The onus is on the singers to define their respective characters: Anna Dennis as a defiant Susanne; Alys Mererid Roberts as the duped but compliant Rachel; Carolyn Sampson taking the juiciest of roles as the bloodthirsty Judith. They do so with ballsy intent, Sampson ultimately stealing the show with consummate magnetism and the intoxicating power to endear and shock at the flick of a switch.

It helps that this final cantata is the strongest musically, its opening aria gilded with Purcellian polish and exuberance, its momentum sustained by both de la Guerre’s enlivened invention and Sampson’s engaging vocal and theatrical nuances. Where she contemplates her murderous act  – the beheading of the sleeping sex-pest Holofernes – the sentiment is vile, the music strangely enchanting, the dramatic irony hideously apparent.

If the boyishly-attired Dennis and Wellingtons-clad Roberts have less persistently inspired music to contend with, they take the lead from the animated ensemble, using force of personality to overcome the more prosaic conventionalism they are dealt. 
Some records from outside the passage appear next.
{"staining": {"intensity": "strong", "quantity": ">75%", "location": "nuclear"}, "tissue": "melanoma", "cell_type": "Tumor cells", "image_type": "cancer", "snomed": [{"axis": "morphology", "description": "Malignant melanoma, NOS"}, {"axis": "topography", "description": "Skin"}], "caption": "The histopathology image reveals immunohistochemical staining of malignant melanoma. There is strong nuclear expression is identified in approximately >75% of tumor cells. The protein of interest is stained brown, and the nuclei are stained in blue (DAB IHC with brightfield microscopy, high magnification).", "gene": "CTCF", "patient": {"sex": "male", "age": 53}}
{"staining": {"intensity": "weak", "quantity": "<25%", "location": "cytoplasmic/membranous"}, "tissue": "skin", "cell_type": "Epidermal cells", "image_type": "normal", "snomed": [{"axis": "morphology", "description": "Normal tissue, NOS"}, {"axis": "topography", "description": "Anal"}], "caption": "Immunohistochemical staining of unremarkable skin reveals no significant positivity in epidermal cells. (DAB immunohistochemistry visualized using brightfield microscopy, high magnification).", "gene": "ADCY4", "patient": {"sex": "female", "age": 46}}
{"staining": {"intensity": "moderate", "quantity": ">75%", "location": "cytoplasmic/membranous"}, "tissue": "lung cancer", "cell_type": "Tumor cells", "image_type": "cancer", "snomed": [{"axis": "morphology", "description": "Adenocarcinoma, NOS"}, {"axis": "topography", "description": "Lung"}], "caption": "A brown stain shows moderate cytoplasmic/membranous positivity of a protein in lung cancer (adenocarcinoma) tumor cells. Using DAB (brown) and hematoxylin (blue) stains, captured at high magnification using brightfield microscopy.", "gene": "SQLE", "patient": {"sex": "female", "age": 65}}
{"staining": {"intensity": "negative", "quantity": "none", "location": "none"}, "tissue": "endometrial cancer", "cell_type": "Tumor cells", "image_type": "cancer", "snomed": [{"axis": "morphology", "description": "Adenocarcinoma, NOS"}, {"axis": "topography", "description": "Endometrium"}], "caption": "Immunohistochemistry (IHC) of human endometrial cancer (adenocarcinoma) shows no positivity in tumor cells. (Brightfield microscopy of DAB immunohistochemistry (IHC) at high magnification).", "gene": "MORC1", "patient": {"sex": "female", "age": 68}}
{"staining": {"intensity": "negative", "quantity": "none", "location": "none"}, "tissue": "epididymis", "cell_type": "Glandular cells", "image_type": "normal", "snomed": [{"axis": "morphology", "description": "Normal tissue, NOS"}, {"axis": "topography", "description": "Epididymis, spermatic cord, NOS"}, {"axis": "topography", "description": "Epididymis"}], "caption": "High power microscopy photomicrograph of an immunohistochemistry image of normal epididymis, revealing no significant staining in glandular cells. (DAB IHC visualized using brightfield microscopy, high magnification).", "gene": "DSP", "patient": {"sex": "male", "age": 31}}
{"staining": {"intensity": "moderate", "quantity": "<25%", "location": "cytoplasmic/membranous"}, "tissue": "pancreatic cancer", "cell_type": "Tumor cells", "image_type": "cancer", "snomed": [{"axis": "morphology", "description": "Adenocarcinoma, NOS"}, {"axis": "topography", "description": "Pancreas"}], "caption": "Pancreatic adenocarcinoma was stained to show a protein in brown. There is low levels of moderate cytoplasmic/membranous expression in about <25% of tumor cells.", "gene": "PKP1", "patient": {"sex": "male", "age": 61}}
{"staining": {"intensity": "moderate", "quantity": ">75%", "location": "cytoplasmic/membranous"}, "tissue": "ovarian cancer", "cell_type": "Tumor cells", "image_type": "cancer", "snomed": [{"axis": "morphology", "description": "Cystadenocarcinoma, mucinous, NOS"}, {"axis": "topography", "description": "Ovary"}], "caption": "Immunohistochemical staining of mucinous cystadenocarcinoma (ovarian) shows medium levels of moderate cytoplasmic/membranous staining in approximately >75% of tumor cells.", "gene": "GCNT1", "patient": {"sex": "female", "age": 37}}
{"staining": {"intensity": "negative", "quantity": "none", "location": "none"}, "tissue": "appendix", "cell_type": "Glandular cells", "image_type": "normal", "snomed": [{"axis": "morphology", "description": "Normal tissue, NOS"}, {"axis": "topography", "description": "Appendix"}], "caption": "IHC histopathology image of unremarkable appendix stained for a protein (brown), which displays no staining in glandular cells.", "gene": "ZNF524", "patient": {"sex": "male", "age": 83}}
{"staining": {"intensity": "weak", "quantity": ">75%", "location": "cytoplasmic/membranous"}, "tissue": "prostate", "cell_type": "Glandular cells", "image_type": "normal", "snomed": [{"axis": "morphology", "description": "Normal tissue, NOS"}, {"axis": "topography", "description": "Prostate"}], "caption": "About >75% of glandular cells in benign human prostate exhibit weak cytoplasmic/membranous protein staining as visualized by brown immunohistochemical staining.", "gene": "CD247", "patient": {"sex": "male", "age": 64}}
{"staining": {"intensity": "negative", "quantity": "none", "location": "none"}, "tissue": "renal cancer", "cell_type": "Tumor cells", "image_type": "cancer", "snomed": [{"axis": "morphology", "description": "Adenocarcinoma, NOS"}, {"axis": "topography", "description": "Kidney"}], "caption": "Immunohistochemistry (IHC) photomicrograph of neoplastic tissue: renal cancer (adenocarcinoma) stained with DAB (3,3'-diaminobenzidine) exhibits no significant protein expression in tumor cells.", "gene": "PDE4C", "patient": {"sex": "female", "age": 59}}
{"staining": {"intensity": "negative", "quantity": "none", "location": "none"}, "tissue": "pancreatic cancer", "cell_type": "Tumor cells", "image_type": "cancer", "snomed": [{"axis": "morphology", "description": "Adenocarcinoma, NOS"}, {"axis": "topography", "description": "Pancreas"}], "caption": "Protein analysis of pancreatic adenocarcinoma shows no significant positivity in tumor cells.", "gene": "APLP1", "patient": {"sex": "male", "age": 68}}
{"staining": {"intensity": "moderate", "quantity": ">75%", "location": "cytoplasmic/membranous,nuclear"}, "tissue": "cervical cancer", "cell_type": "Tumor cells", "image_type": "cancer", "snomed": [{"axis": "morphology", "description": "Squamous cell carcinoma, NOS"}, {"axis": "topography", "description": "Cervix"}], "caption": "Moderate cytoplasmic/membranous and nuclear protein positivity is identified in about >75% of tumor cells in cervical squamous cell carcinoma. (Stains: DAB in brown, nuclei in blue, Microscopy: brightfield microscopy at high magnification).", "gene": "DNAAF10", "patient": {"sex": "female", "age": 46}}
Where this often accident-prone production did struggle was in meeting the challenge of an unsuitable venue. Glasgow’s Platform, formerly The Arches, is essentially a cavernous brick-lined crypt beneath the railway lines serving Glasgow Central Station. Time and again, Out Of Her Mouth played counter to the enveloping roar of overhead trains. 

That was insurmountable, but there were other aspects of this show that suffered from issues either implicit within director Mathilde Lopez’s overheated production style or determined by a low-slung stage area that facilitated technical mishaps. 

Coordination between the sung/spoken word and projected text frequently went askew, even obliterated at times by the singers’ shadows or the towering theorbo. For such a compact space, Lopez chose unadvisedly to forfeit clarity for overcomplexity. Symbolic props ranged from a series of kitchen paper towels – unrolled to criss-cross the stage and at one point wrap around the cellist’s music – to water melons variously disembowelled or beaten to pulp, whose purpose was clearest when representing Holofernes’ head, mercilessly minced by Judith with a baseball bat. There was too much going on, with confusing consequences. 

Other venues in this tour may provide the production with the space it needs. After Glasgow, it heads for Edinburgh, York Early Music Festival and Spitalfields Festival in London.